L'Althing est aujourd'hui présidé par une femme, Mme Solveig PETURSDOTTIR, ce qui n'est pas sans traduire l'importance prise par les femmes dans cette institution (19 soit plus de 30 % de l'assemblée) à l'instar de la place qu'occupent les femmes dans toutes les sphères de la société. Il faut rappeler que l'Islande est le premier pays à avoir démocratiquement élu à sa tête, en 1980, une femme, Mme Vikdis FINNBOGADOTTIR. Celle-ci a exercé sa fonction durant 16 ans, ayant été réélue à trois reprises.

Il est à noter, qu'outre les pouvoirs traditionnels exercés par le président du Parlement, celui-ci, en cas d'empêchement du Président de la République, est appelé à exercer ses pouvoirs de façon collégiale avec le Premier ministre et le Président de la Cour suprême.

· Son fonctionnement

L'Althing se réunit en une session annuelle qui commence le 1er octobre de chaque année. Elle est ouverte par le Président de la République après que les députés aient, selon une tradition de1845, participé à un office religieux en la cathédrale de Reykjavik.

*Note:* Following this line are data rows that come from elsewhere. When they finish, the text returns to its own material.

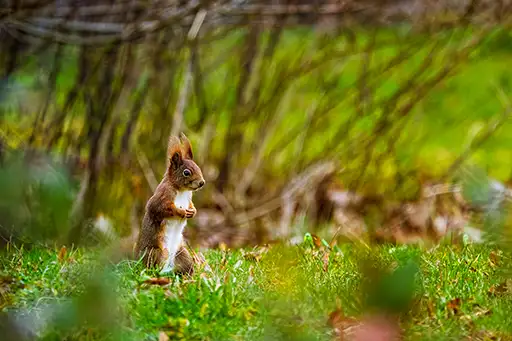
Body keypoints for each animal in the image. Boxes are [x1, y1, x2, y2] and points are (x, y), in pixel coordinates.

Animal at [135, 131, 205, 274]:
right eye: (186, 172)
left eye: (198, 167)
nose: (202, 182)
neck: (182, 190)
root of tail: (169, 268)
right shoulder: (162, 196)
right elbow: (158, 208)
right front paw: (181, 211)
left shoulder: (189, 197)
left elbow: (191, 205)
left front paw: (193, 211)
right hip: (156, 252)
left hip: (182, 253)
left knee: (185, 267)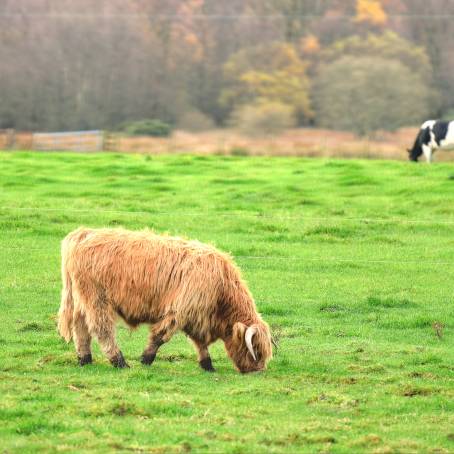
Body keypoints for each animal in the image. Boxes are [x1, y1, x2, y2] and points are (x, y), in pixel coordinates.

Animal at [59, 227, 274, 372]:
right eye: (255, 349)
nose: (258, 370)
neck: (222, 288)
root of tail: (84, 233)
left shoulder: (196, 315)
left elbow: (199, 343)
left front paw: (207, 364)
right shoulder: (180, 311)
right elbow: (160, 336)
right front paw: (146, 359)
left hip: (82, 299)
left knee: (81, 328)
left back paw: (85, 359)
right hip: (97, 299)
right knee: (101, 329)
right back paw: (119, 361)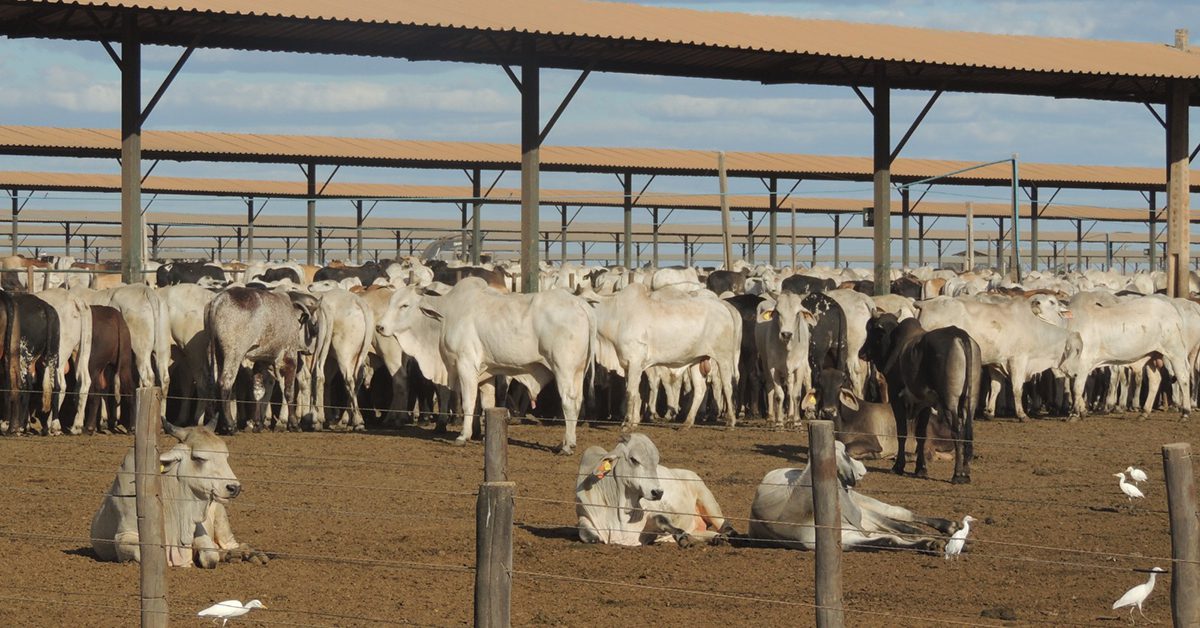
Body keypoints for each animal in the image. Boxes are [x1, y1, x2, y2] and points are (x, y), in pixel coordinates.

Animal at [89, 417, 267, 569]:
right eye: (199, 458)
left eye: (226, 456)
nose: (234, 487)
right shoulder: (124, 535)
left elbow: (211, 556)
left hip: (221, 518)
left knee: (232, 544)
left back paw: (249, 554)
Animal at [576, 434, 734, 547]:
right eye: (634, 459)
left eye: (656, 462)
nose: (658, 492)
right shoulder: (584, 513)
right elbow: (586, 534)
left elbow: (661, 519)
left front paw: (682, 536)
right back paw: (716, 538)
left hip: (708, 501)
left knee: (725, 525)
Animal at [868, 314, 979, 487]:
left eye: (871, 331)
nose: (862, 352)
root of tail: (961, 335)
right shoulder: (925, 403)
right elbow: (921, 434)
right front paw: (921, 469)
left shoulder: (896, 396)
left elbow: (902, 432)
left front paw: (898, 466)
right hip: (970, 401)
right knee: (968, 433)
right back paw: (966, 473)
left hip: (949, 402)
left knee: (957, 431)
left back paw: (958, 474)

Lors de cette séance inaugurale, le doyen des parlementaires, en terme de mandat, préside jusqu'à l'élection du nouveau président. Les députés sont ensuite, à l'exception des ministres, placés au sein de l'hémicycle après un tirage au sort permettant un placement aléatoire des parlementaires au sein de la salle des séances. Cette pratique nous apparaît assez singulière pour être soulignée. Elle permet à des opposants politiques de se retrouver côte à côte sur les bancs de leur assemblée ce qui a le mérite de favoriser le dialogue et la discussion.

Les parlementaires élus effectuent leur travail au sein des douze commissions permanentes existantes selon un rythme de travail hebdomadaire qui s'échelonne du lundi après-midi au jeudi. Les douzes commissions, à l'instar de ce que la France connaissait sous la IVe République, recoupent le travail de ministères correspondants.

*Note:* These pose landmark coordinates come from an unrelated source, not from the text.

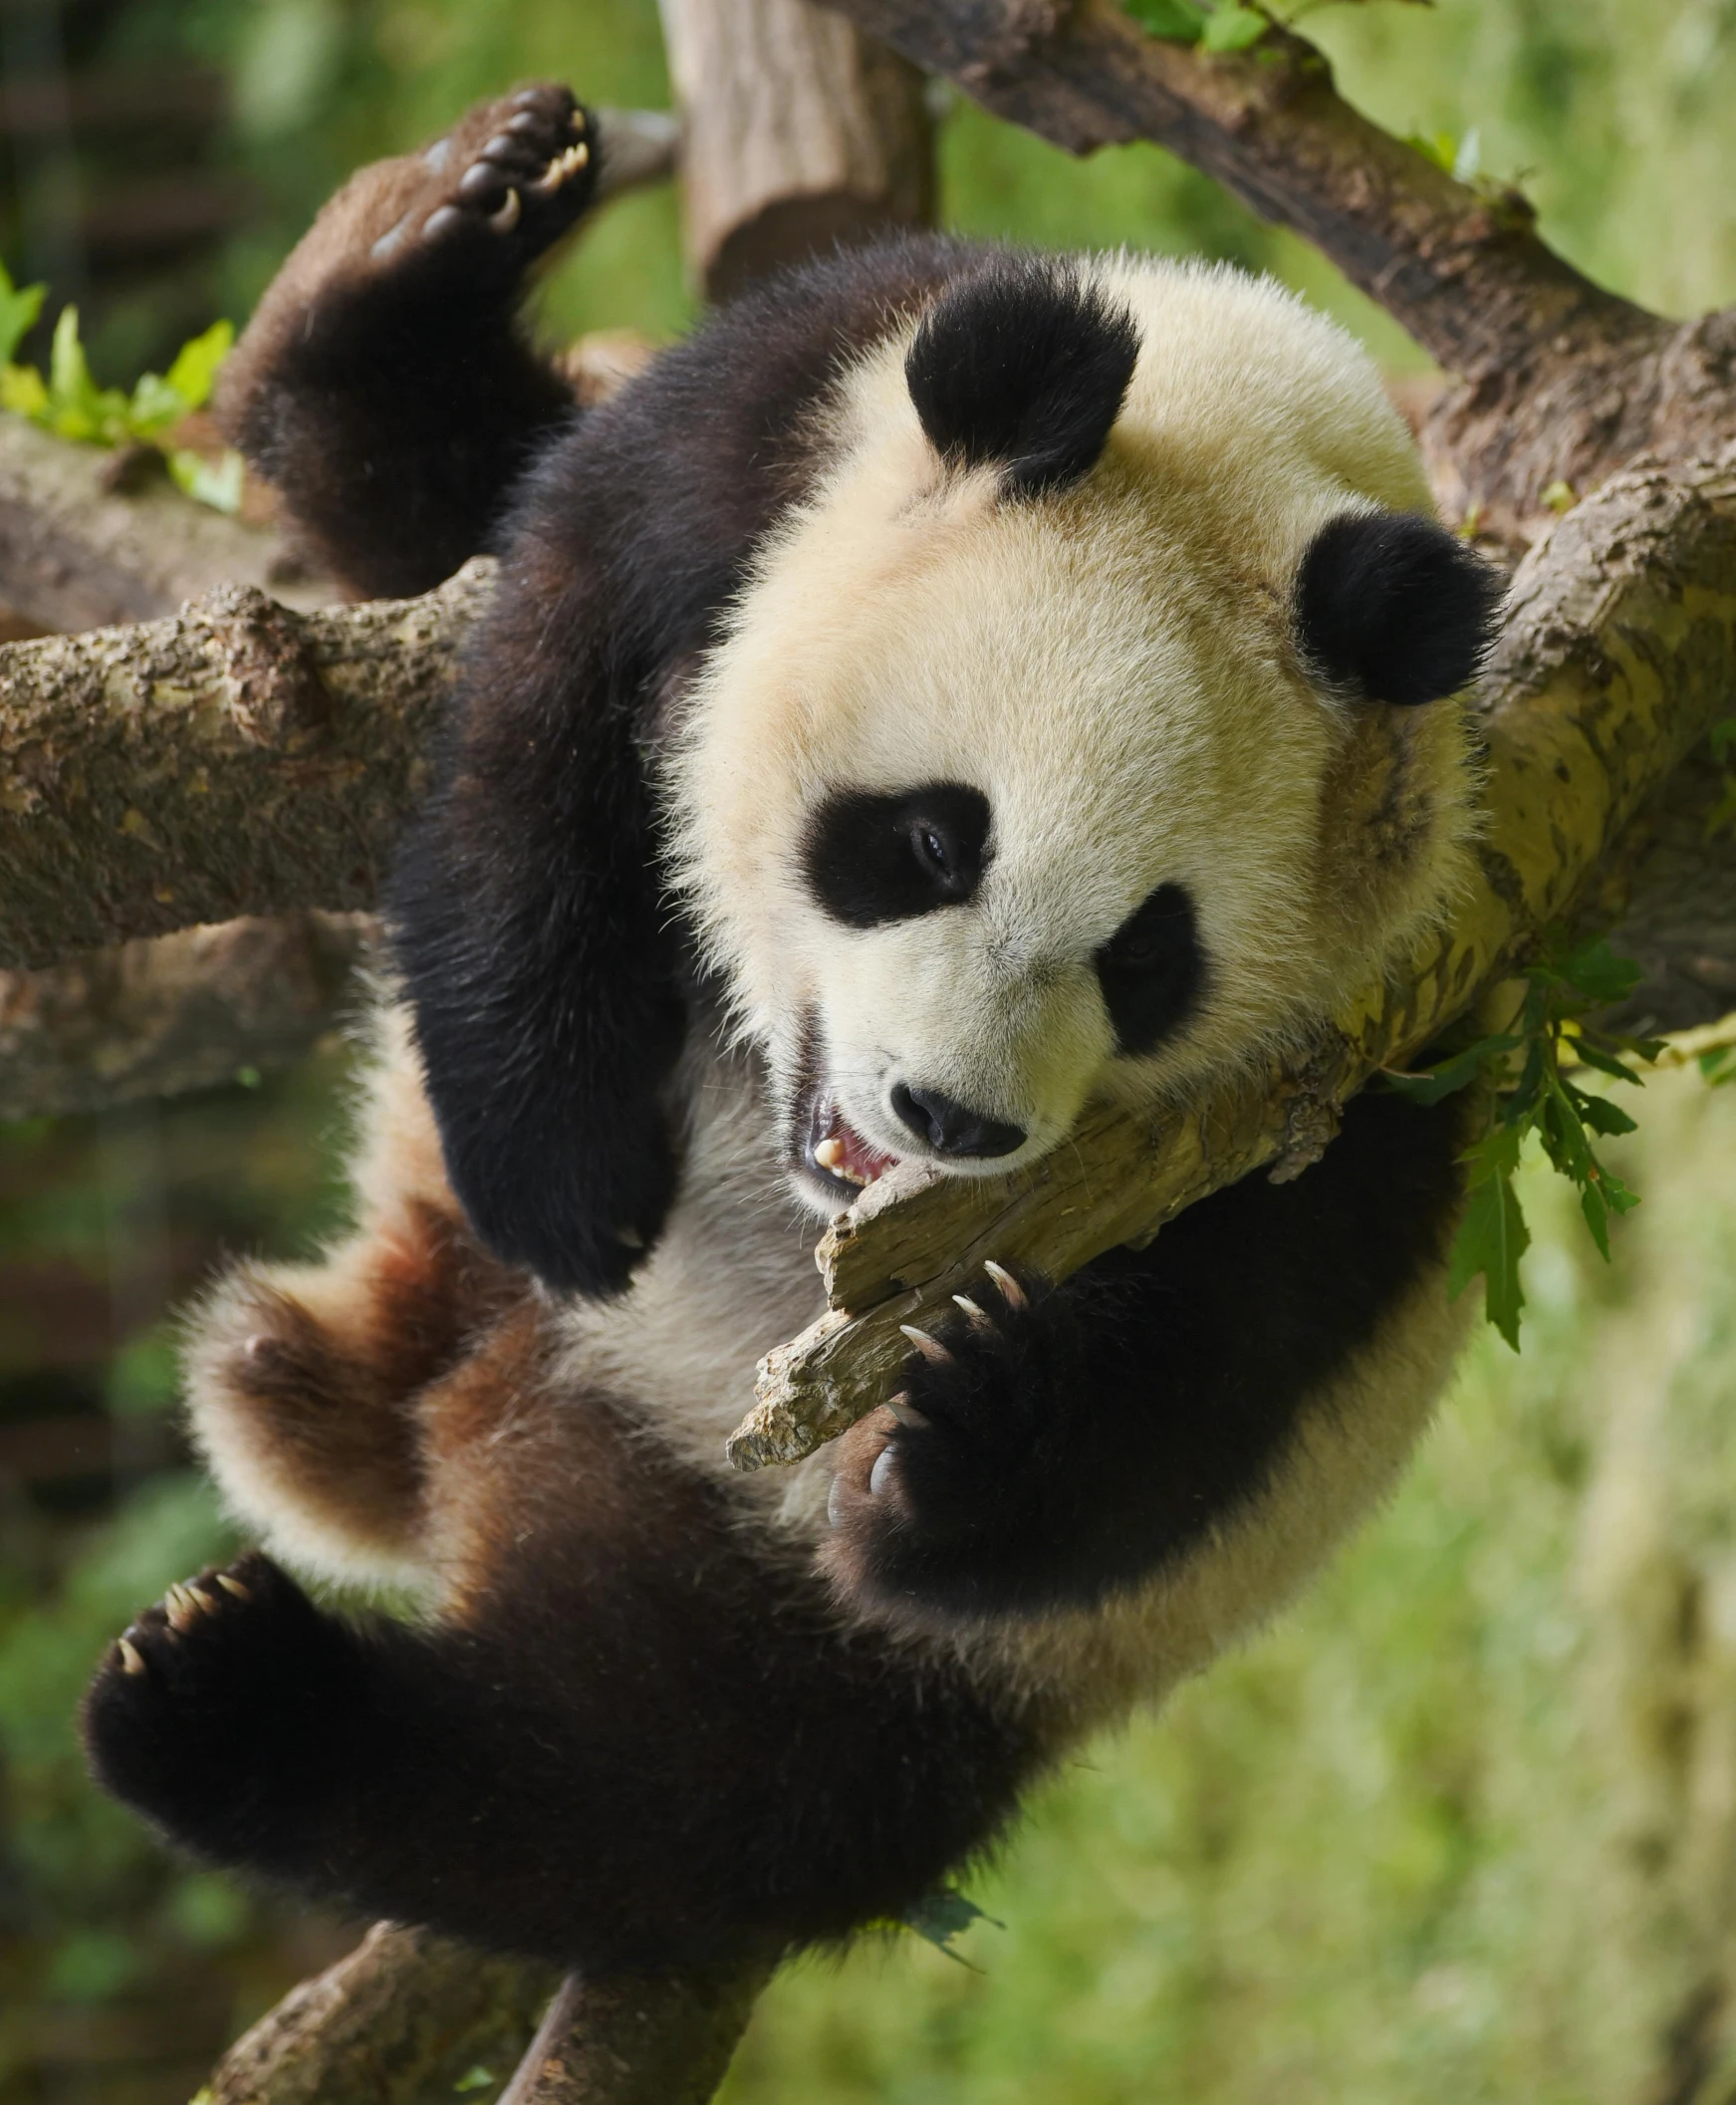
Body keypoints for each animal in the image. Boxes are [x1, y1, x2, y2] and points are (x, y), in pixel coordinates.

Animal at [81, 86, 1498, 1970]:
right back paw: (437, 230)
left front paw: (967, 1425)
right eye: (931, 840)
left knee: (633, 1781)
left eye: (1147, 959)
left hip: (795, 1609)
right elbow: (532, 739)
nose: (948, 1117)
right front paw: (568, 1185)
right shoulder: (760, 432)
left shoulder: (1391, 1019)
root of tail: (458, 1386)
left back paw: (227, 1701)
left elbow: (1232, 1350)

Salle des séances de l'Althing

De gauche à droite : MME PAPON, Messieurs MARTIN et POZZO DI BORGO

Les projets ou propositions de loi suivent un cheminement particulier qui tranche avec celui que nous connaissons au sein du Parlement français. Après une première lecture du texte où chaque député peut exprimer individuellement ses premières impressions sur le projet, celui-ci est renvoyé en commission qui émettra un avis et pourra soumettre plusieurs amendements. Une deuxième lecture en séance plénière est alors effectuée durant laquelle les différents articles et les amendements sont discutés puis votés. Le texte ainsi présenté peut alors retourner en commission pour que celle-ci fournisse un nouvel avis. Cependant, dans la plupart des cas, il est procédé à la troisième et dernière lecture au cours de laquelle a lieu un vote sur le texte dans son ensemble.